Records supplied:
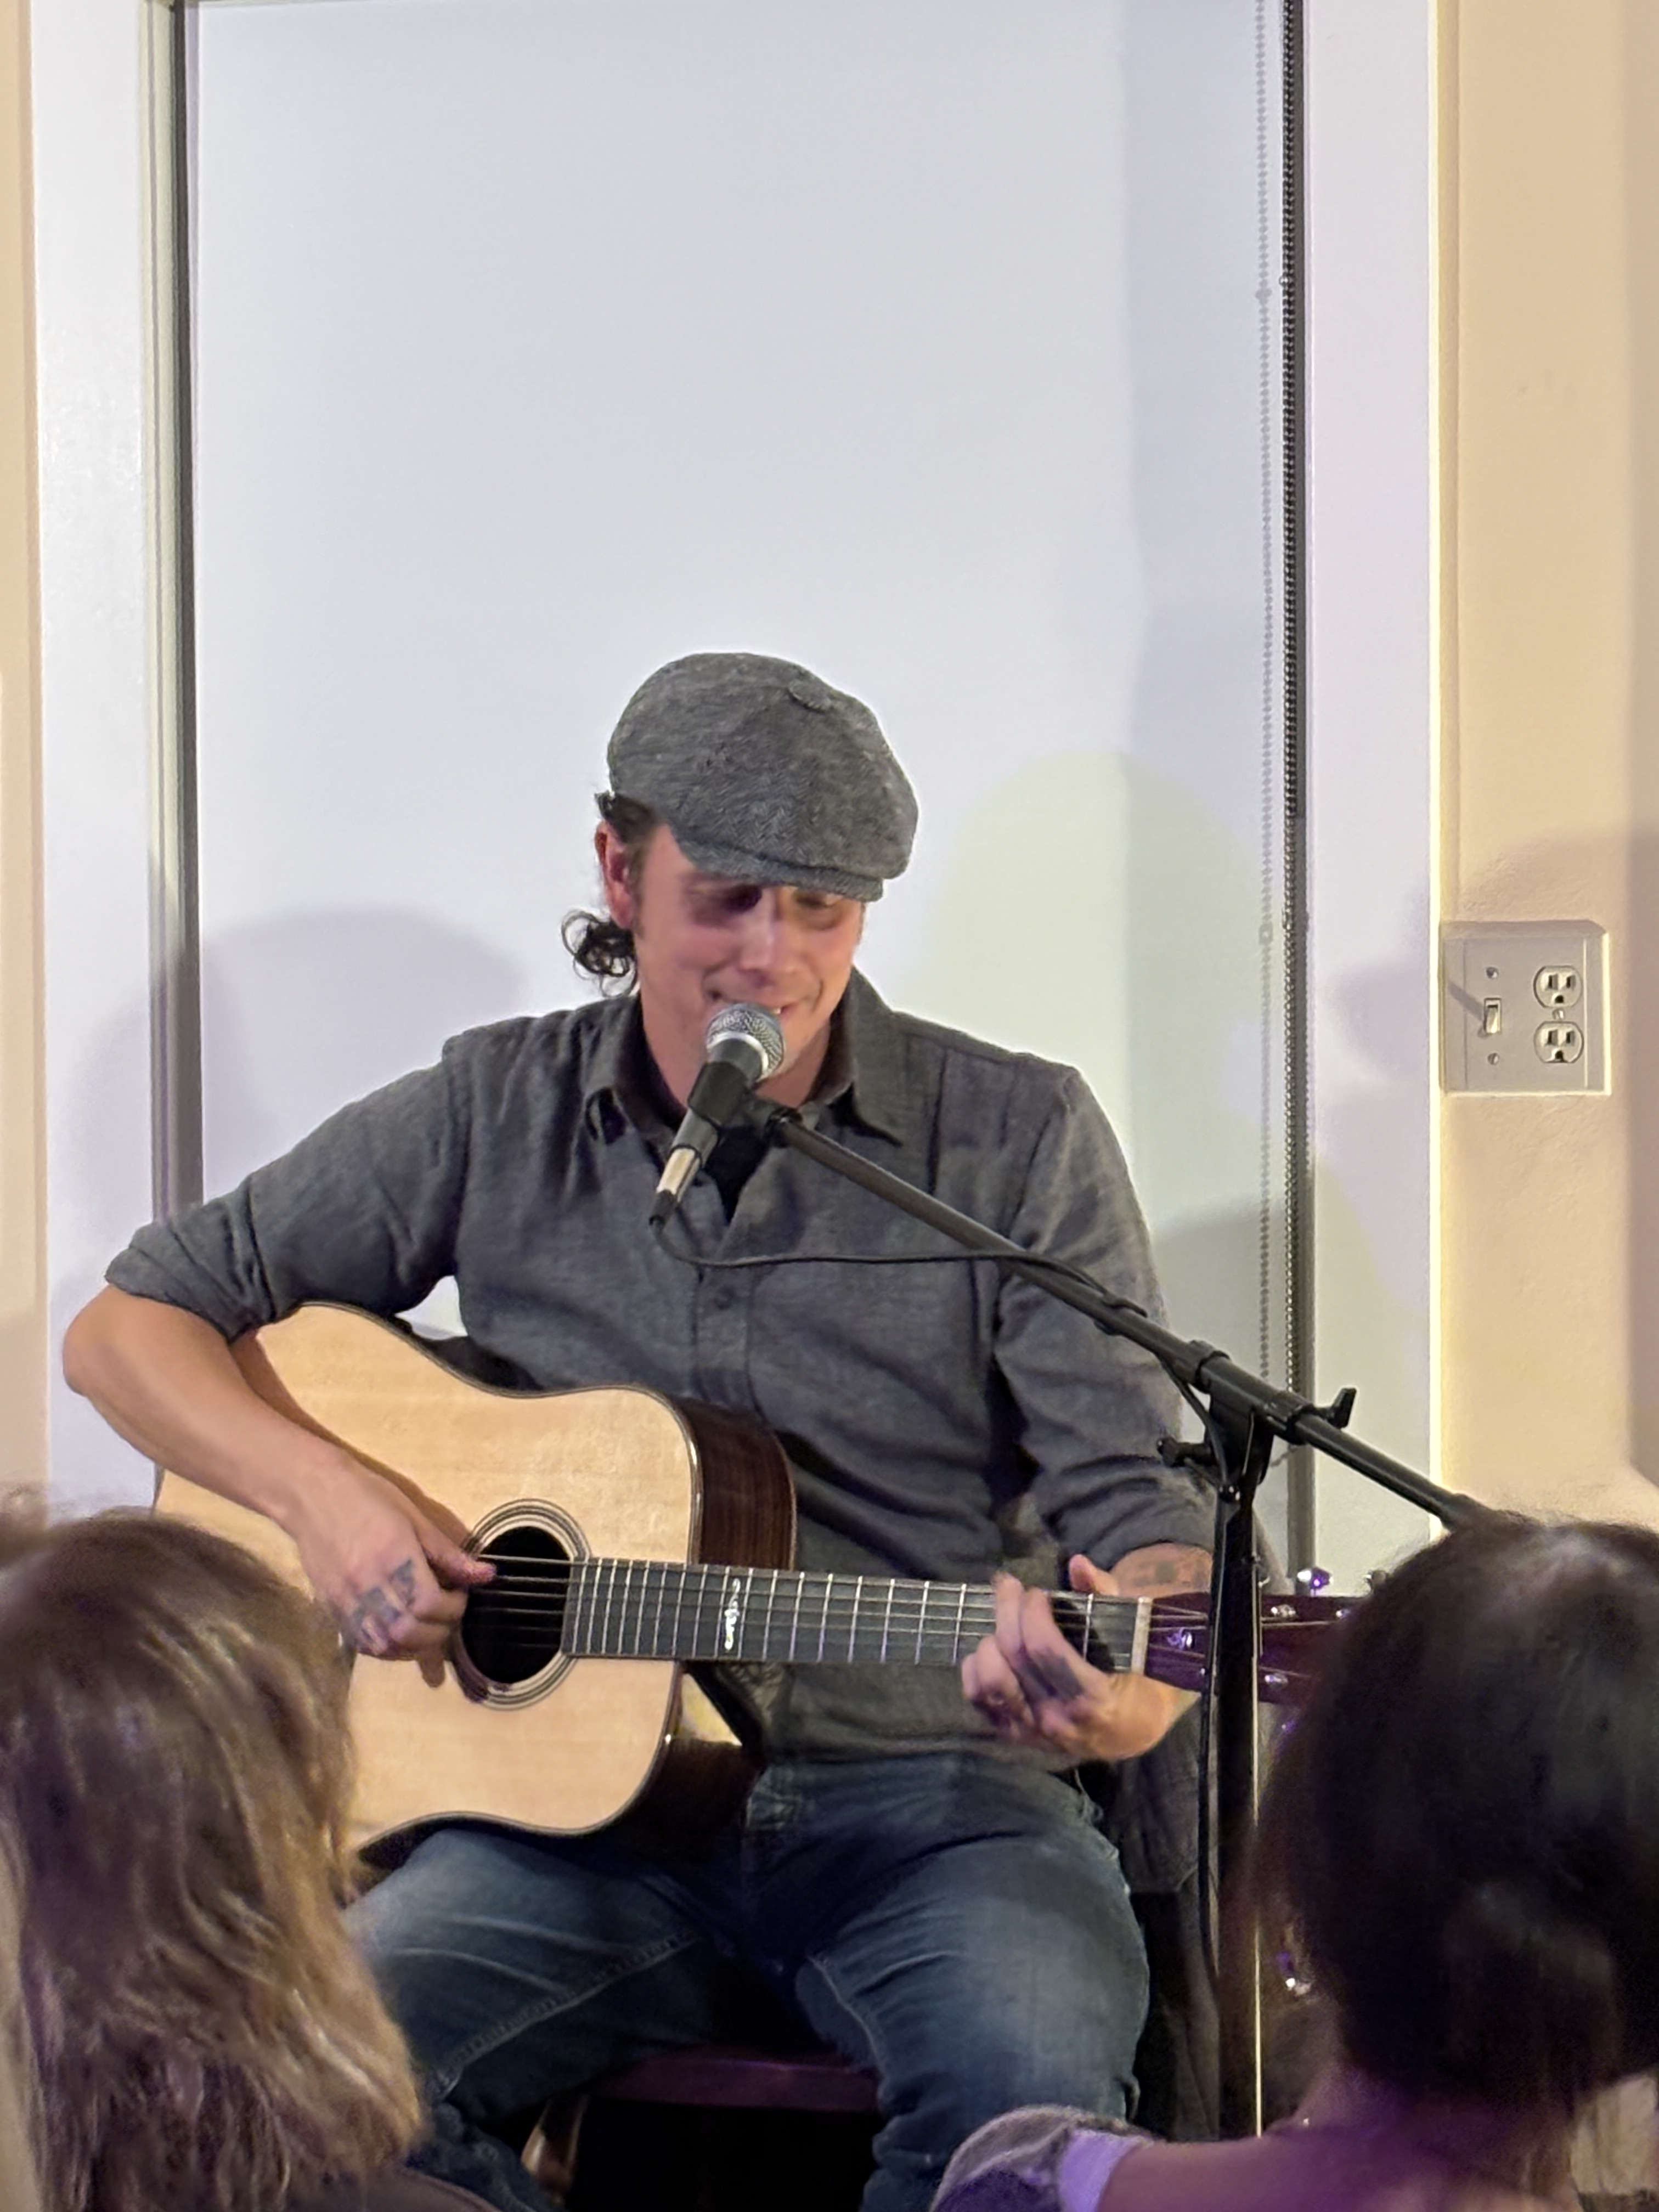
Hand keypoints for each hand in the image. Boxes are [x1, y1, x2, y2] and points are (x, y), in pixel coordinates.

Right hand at [288, 1458, 493, 1686]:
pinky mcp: (331, 1608)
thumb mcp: (415, 1517)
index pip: (429, 1604)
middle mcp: (368, 1585)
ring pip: (385, 1645)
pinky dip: (387, 1647)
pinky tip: (400, 1635)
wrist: (311, 1493)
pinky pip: (362, 1643)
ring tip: (427, 1629)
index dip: (454, 1608)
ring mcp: (346, 1600)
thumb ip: (449, 1553)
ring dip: (414, 1647)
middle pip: (409, 1632)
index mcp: (393, 1557)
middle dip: (438, 1632)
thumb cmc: (368, 1497)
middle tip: (447, 1615)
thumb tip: (487, 1576)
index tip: (460, 1595)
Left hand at [961, 1553, 1198, 1762]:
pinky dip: (975, 1668)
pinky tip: (991, 1648)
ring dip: (991, 1639)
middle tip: (1012, 1587)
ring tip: (1004, 1622)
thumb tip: (1077, 1563)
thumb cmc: (1133, 1677)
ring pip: (990, 1678)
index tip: (1038, 1593)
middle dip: (1008, 1610)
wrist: (1129, 1731)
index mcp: (1092, 1699)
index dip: (1032, 1612)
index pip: (1044, 1648)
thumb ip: (1103, 1596)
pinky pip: (978, 1698)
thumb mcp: (1130, 1636)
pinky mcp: (1013, 1735)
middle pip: (1015, 1655)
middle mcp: (1057, 1720)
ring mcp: (1032, 1731)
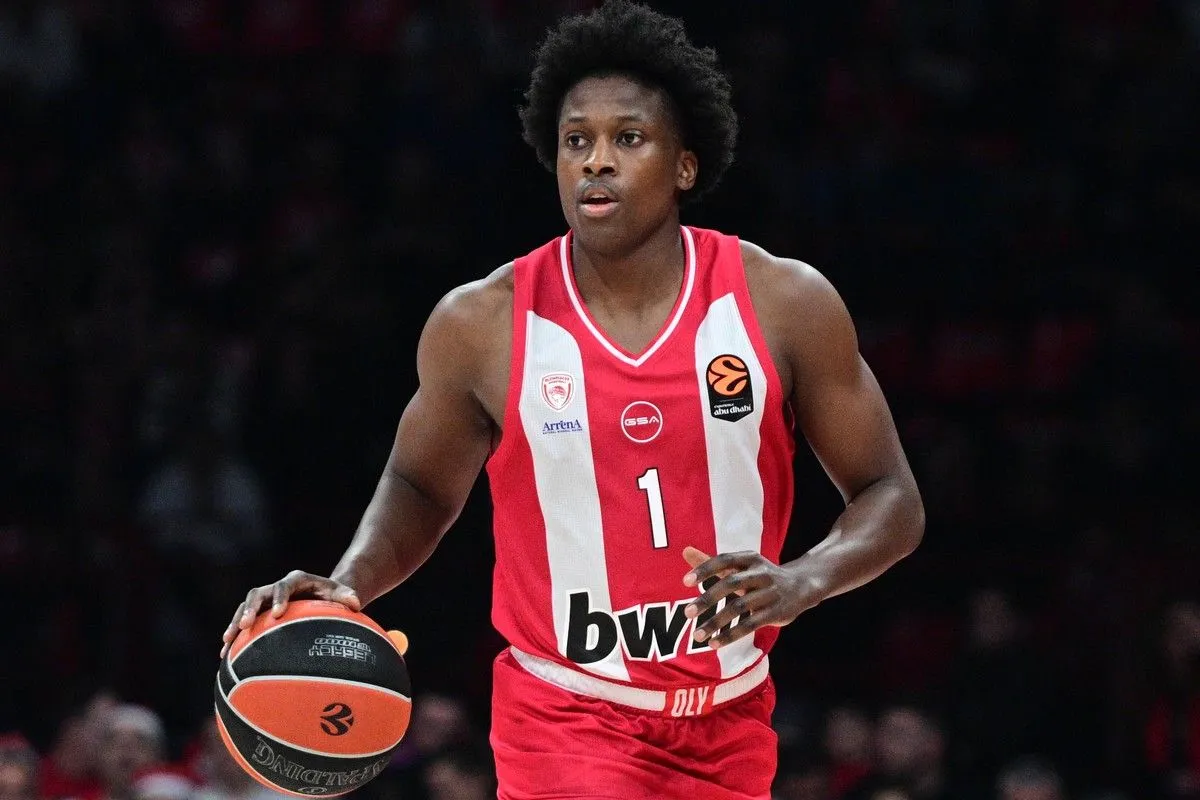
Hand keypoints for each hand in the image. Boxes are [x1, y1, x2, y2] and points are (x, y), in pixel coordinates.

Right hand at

Task prompt: The required output is every line above from the one with "thumb tip: (1077, 1563)" down to the one with "pinky mcp: (1013, 1735)", restated word for word, ends included.

Exercise response:
thumb tip: (1077, 1563)
thumb cmc: (1133, 1677)
ring pip: (990, 1678)
index tip: (1038, 1593)
middle dip: (1008, 1610)
wrist: (1129, 1731)
index mcp: (1092, 1699)
index dip: (1032, 1612)
index pip: (1044, 1648)
thumb ip: (1103, 1596)
pinky pip: (978, 1698)
thumb mcp: (1130, 1636)
pinky mcp: (1013, 1735)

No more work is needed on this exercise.